Als in Kiew zu Beginn dieser Woche die Barrikaden noch rauchten, die Toten identifiziert und die Verwundeten behandelt wurden und EU-Diplomaten erstmals den ukrainischen Präsidenten Viktor Janukowitsch uneingeschränkt für das Blutvergießen verantwortlich machten, da erinnerte in Moskau Wladimir Putins Sprecher Dmitrij Peskow an die heilige Doktrin der russischen Außenpolitik: "Das oberste Prinzip besteht darin, sich in die Ereignisse in Kiew nicht einzumischen", sagte Peskow, "das haben wir immer wieder gesagt, und daran hält sich der Kreml."
Allerdings gibt es eine ganze Reihe von Anzeichen dafür, dass Moskau durchaus nicht tatenlos zuschaut, wie sich die Situation im Bruderland entwickelt. Und das sind nicht nur der bekannte Milliardenkredit und der großzügige Rabatt beim Gaspreis, mit dem der Kreml die Ukraine in letzter Sekunde vor dem Bankrott rettete, an dessen Rand er sie zuvor mit einem Handelsstopp erst gebracht hatte.

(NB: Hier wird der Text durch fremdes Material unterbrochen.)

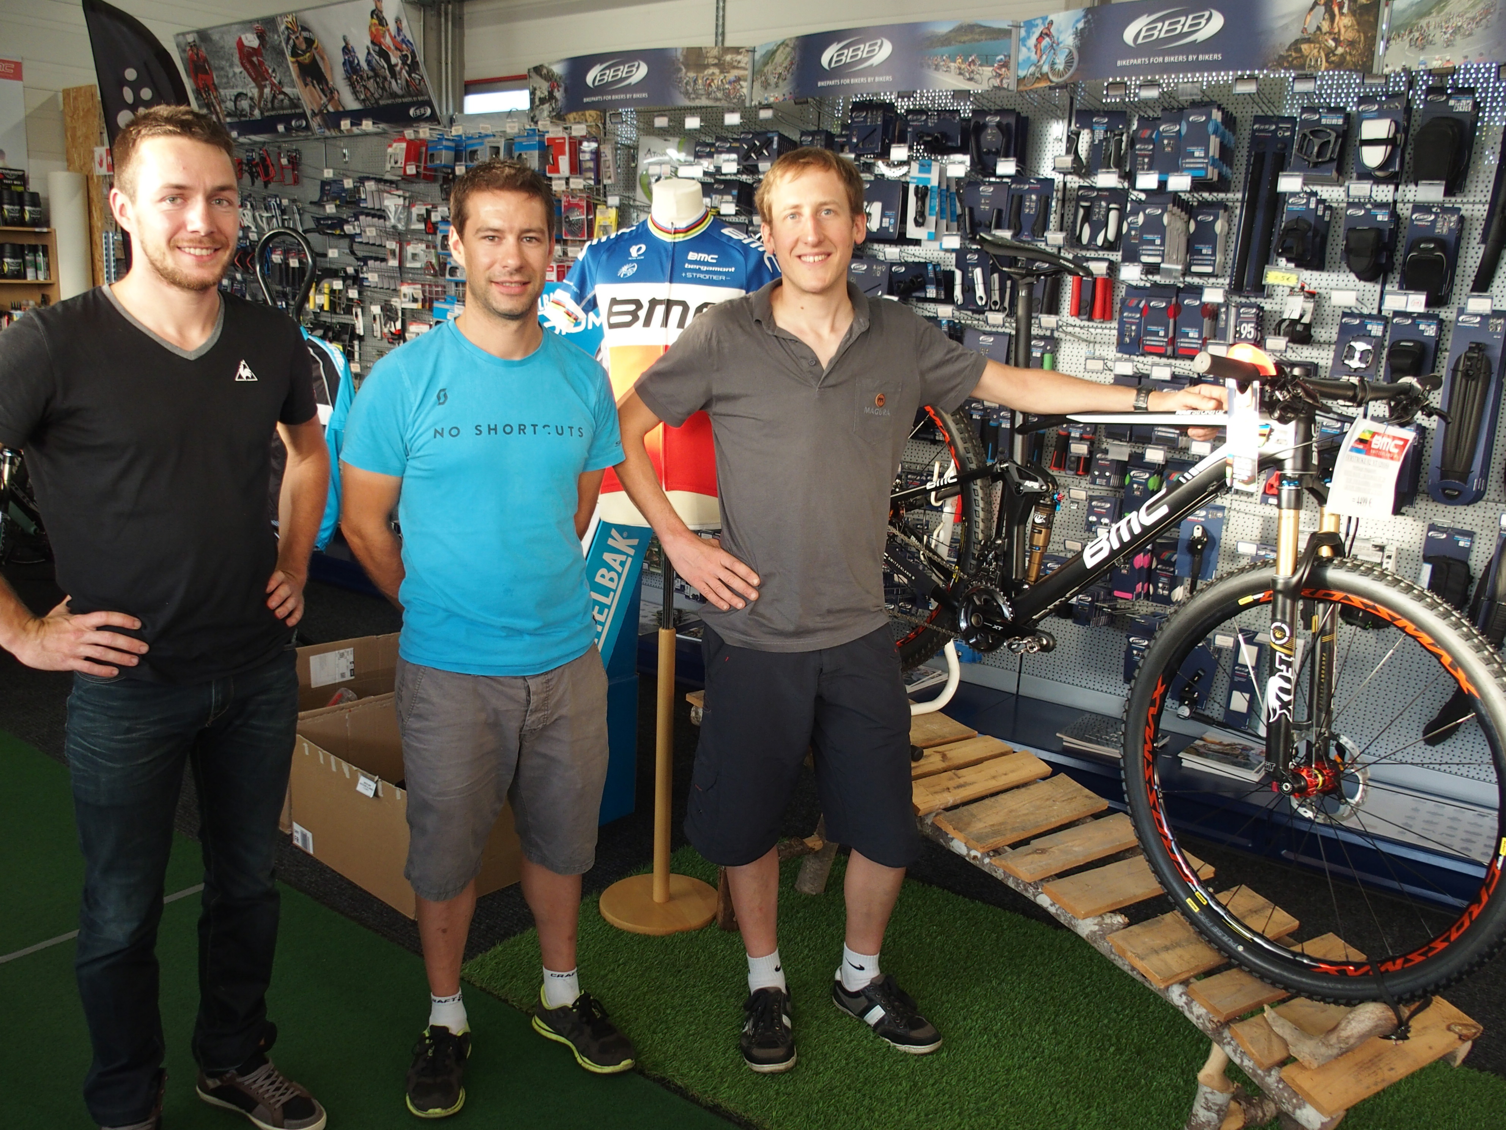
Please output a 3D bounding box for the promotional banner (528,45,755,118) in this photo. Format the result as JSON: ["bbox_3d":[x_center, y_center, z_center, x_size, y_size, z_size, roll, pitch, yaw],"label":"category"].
[{"bbox_3d":[-0.461,-1.772,4.446,0.980,0.195,0.130,11,16,33],"label":"promotional banner"}]

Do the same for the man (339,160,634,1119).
[{"bbox_3d":[-0.512,0.155,2.341,0.540,1.776,0.400,-4,15,-25],"label":"man"}]

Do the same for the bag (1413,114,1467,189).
[{"bbox_3d":[1.812,-1.090,3.211,0.115,0.180,0.090,11,16,33],"label":"bag"}]

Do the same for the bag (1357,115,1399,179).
[{"bbox_3d":[1.692,-1.133,3.299,0.085,0.140,0.070,11,16,33],"label":"bag"}]

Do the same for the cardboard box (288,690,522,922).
[{"bbox_3d":[-0.917,0.637,3.345,0.590,0.345,0.400,14,18,41],"label":"cardboard box"}]

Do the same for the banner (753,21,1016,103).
[{"bbox_3d":[0.355,-1.607,3.890,0.980,0.195,0.130,11,16,33],"label":"banner"}]

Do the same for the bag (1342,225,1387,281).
[{"bbox_3d":[1.682,-0.853,3.351,0.095,0.145,0.080,11,16,33],"label":"bag"}]

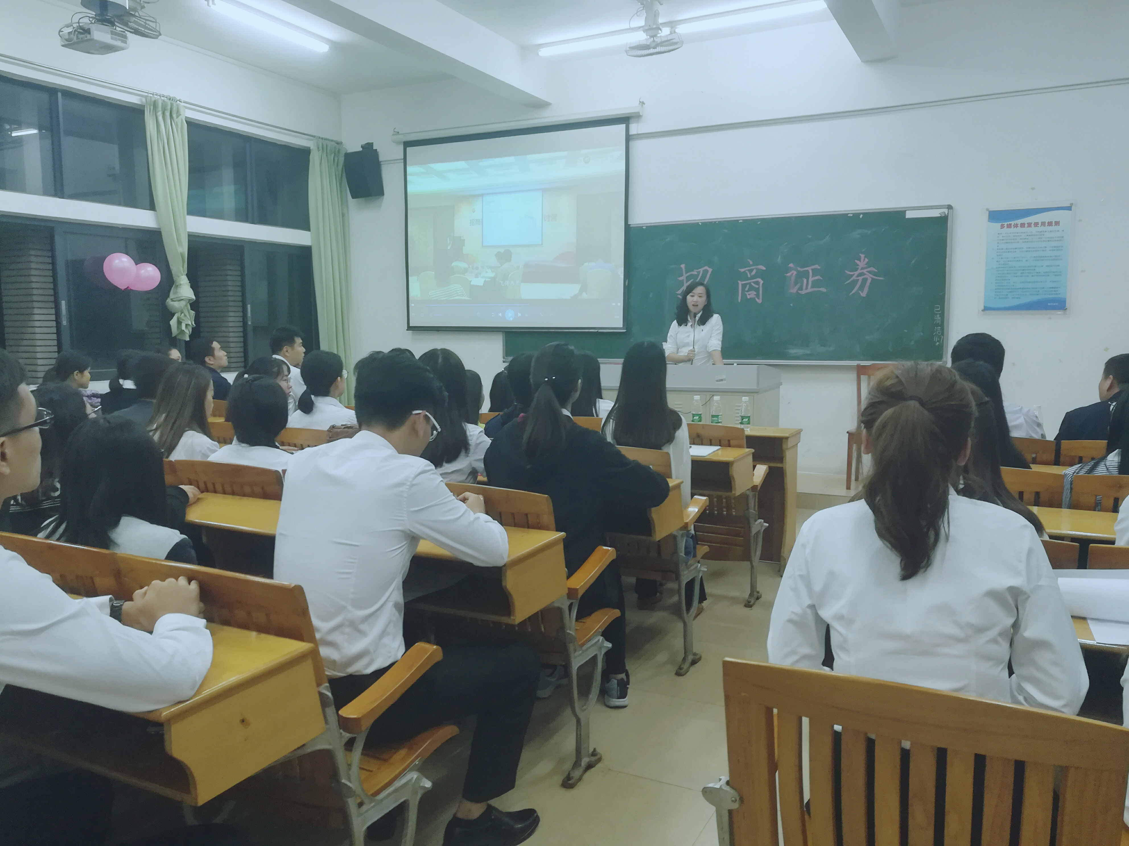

Moskau agiert hinter den Kulissen
Anders aber als die EU beschränken sich die Russen nicht auf symbolische Gesten bei Besuchen in Kiew. Vielmehr nehmen sie Einfluss hinter den Kulissen, über die Medien und mit Hilfe der Geheimdienste.
Mehrmals sei in den vergangenen Wochen Wladislaw Surkow in der Ukraine gewesen, berichten ukrainische Medien. Surkow ist einer der Strippenzieher Putins. Über Jahre hinweg hat er die politischen Prozesse in Moskau aus dem Hintergrund gesteuert. Er gilt als Schöpfer der Kreml-Jugend "Naschi" und der Schein-Opposition "Gerechtes Russland".
Kreml für Szenario nach dem Muster Georgiens?
Nachdem sein System bei den Wahlen im Winter 2011/2012 offensichtlich versagt hatte und Putin eine Weile angeschlagen wirkte, war er kurz von der Bildfläche verschwunden. Im September kehrte er zurück in den Kreml - als Berater des Präsidenten, zuständig für die von Georgien abgetrennten Gebiete Südossetien und Abchasien.
Beobachter in der Ukraine und in Russland sehen seine Besuche als Indiz dafür, dass der Kreml in der Ukraine ein Szenario nach dem Muster Georgiens anstreben könnte: Wenn das Land sich von Moskau ab- und Europa zuwendet, sollen wenigstens einzelne Gebiete unter russischer Kontrolle gehalten und damit eine echte Integration nach Europa blockiert werden. Die jüngste Eskalation könnte dazu beitragen.
Nach dem georgischen Muster würde ein ohnehin im Land bestehender Konflikt zugespitzt, schreibt die Kiewer Zeitung Serkalo Nedeli. Wenn dann Gewalt ins Spiel komme, könne Russland auf Bitten der prorussischen Seite zu Hilfe kommen, wie im Fünf-Tage-Krieg in Südossetien während der Olympischen Spiele in Peking 2008.
Prorussische Gruppen auf der Krim
Der innere Konflikt in der Ukraine zwischen den zu Russland neigenden Regionen östlich des Dnjepr und den nach Europa orientierten Regionen im Westen hat sich in den vergangenen Wochen verschärft. Besonders auf der Halbinsel Krim, die erst 1954 von Nikita Chruschtschow der ukrainischen Sowjetrepublik zugesprochen wurde, haben sich zuletzt zahlreiche prorussische Organisationen gegründet, die sich für eine Trennung von Kiew aussprechen, sollten dort "Faschisten" einen Umsturz wagen.
Als solchen aber stellen die russischen Fernsehsender Erster Kanal, Rossija und NTW die Ereignisse in Kiew dar. Einer Erhebung der Stiftung Demokratische Initiative zufolge beziehen 22 Prozent der Ukrainer ihre Nachrichten überwiegend aus dem russischen Fernsehen.